## Selected excerpt
*** Begin section ***

My mom and I went through some super great family photos because Evan and I and some friends were just discussing my childhood and I had a super great childhood complete with 80's and 90's outfits and the messiest hair anyone has ever seen. My mom told me, "I promised myself that I would take photos of you even if you didn't look that great." And then also that I have a large forehead. So, I'm very loved and also real life. Here we go.
Totes appreciate this one of my brother and I, circa 7th-8thish grade. I'm guessing because I started straightening my hair around that time but really sucked at it, as you probably can tell. My mom made me sit in front of her tulip garden every year for my birthday, which is what is happening here. Note my shirt situation in the arms, like armor but cotton. Just really great, all of it.
Ohhhkay, Miss Model, tone it down with the plastic GLUE-ON purple nails and lipstick. WHO THE WHO is letting you wear lipstick at what, 10? I mean, classic Larissa hair: Half up in a GIANT scrunchy with a bajillion flyaways and even more barretts to hold them all back. Note my mom's amazing floral couch that she got rid of and probably would go for gobs of cash today because that's the thing. I begged her for like 14-years of my life to get rid of it and now I kind of want it back.

*** End section ***

## Data for review
*** Begin section ***

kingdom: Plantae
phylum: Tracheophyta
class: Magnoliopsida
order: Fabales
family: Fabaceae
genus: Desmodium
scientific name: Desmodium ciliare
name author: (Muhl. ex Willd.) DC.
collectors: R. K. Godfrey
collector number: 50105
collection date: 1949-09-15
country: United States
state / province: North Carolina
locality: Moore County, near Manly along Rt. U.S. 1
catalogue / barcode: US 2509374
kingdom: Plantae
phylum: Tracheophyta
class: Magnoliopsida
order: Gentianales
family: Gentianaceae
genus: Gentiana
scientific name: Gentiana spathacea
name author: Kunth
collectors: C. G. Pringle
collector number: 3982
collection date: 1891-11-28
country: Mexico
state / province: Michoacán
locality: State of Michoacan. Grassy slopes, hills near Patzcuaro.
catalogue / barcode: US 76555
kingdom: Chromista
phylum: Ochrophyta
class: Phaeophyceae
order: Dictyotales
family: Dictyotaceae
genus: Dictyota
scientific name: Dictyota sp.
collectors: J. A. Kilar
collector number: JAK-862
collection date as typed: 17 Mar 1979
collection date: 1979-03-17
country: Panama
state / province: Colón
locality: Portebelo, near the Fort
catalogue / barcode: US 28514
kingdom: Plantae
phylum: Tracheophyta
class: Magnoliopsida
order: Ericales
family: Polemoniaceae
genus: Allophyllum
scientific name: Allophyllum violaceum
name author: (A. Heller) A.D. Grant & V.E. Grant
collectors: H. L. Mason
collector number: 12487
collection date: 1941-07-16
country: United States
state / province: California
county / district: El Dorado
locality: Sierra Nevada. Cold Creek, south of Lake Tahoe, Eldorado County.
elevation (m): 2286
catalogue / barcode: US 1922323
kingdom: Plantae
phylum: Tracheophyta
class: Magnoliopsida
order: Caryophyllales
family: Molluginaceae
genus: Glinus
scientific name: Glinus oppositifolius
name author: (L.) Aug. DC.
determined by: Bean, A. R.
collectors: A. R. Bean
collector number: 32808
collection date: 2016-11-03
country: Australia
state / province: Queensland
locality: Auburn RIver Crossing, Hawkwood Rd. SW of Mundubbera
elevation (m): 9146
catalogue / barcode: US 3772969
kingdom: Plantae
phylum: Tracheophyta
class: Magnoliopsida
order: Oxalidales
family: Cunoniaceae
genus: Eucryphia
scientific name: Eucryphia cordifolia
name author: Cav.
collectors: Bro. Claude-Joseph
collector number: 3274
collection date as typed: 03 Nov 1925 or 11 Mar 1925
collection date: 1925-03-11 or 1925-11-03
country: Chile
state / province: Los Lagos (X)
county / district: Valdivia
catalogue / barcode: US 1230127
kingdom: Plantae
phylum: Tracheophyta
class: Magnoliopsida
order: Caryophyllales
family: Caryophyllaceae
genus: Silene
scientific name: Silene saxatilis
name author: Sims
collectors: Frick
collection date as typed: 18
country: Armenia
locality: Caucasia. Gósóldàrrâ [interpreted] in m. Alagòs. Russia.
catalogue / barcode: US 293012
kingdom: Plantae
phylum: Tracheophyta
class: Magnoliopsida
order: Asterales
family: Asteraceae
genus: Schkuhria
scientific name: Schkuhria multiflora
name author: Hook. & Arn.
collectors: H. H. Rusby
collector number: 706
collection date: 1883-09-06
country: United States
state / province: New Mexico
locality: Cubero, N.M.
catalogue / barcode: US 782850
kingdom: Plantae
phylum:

*** End section ***

## Problem A
Answer these questions about the childhood photos post, one line each.
(i) What did the writer's mom promise herself about taking photos?
(ii) Where did the mom make the writer sit every year for birthdays?
(iii) What held the writer's hair half up in the photo with the glue-on nails?
## Problem B
Extend the childhood photos post with another paragraph, starting after its last sentence.

## Your response A
(i) She would take photos of the writer even when the writer didn't look that great.
(ii) In front of her tulip garden.
(iii) A giant scrunchy.

## Your response B
My mom told me it was, and I quote, "A chilly summer." I'm unsure as to why that warrants mom jeans (JORTS NO LESS) and a turtle neck on a 8-year-old. Again with the hair. Classic mess.
You're really getting the full treatment here. TWEE-TEE BIRD. Man I loved me some Tweety Bird. I don't even know why I was so obsessed with that stupid yellow bird baby thing but I was. That and Eeyore. I'm so embarrassed because now look at children's clothes in Target and Gap and there is not even a trace of Tweety Bird. Where was my mom during this awful decision making? This picture was taken on a hike (jeans are a good idea in Montana in the summer on a 5-ish mile hike to a lake, yes, good call, 10-year-old, Larissa) and I don't know what I'm carrying or why those sunglasses are a thing but also I remember I used to have an aversion to tennis shoes and here I am, hating my life in the dreaded tennis.
Here I am with my dad in Yellowstone. I'll let you in on some little-know facts about me. Number one: I used to wear my hear in Princess Leia buns on the side of my head and I had these adorably stupid bobby pins with red roses glued to the ends and I would shove them in the buns and I thought I was brilliant and SO, so cute. Number two: That purple sweatshirt definitely has Eeyore on it. Facts not about me: My dad still looks the exact same. Although. I did show this picture to Maddox and he argued with me that that is actually my brother and not my dad.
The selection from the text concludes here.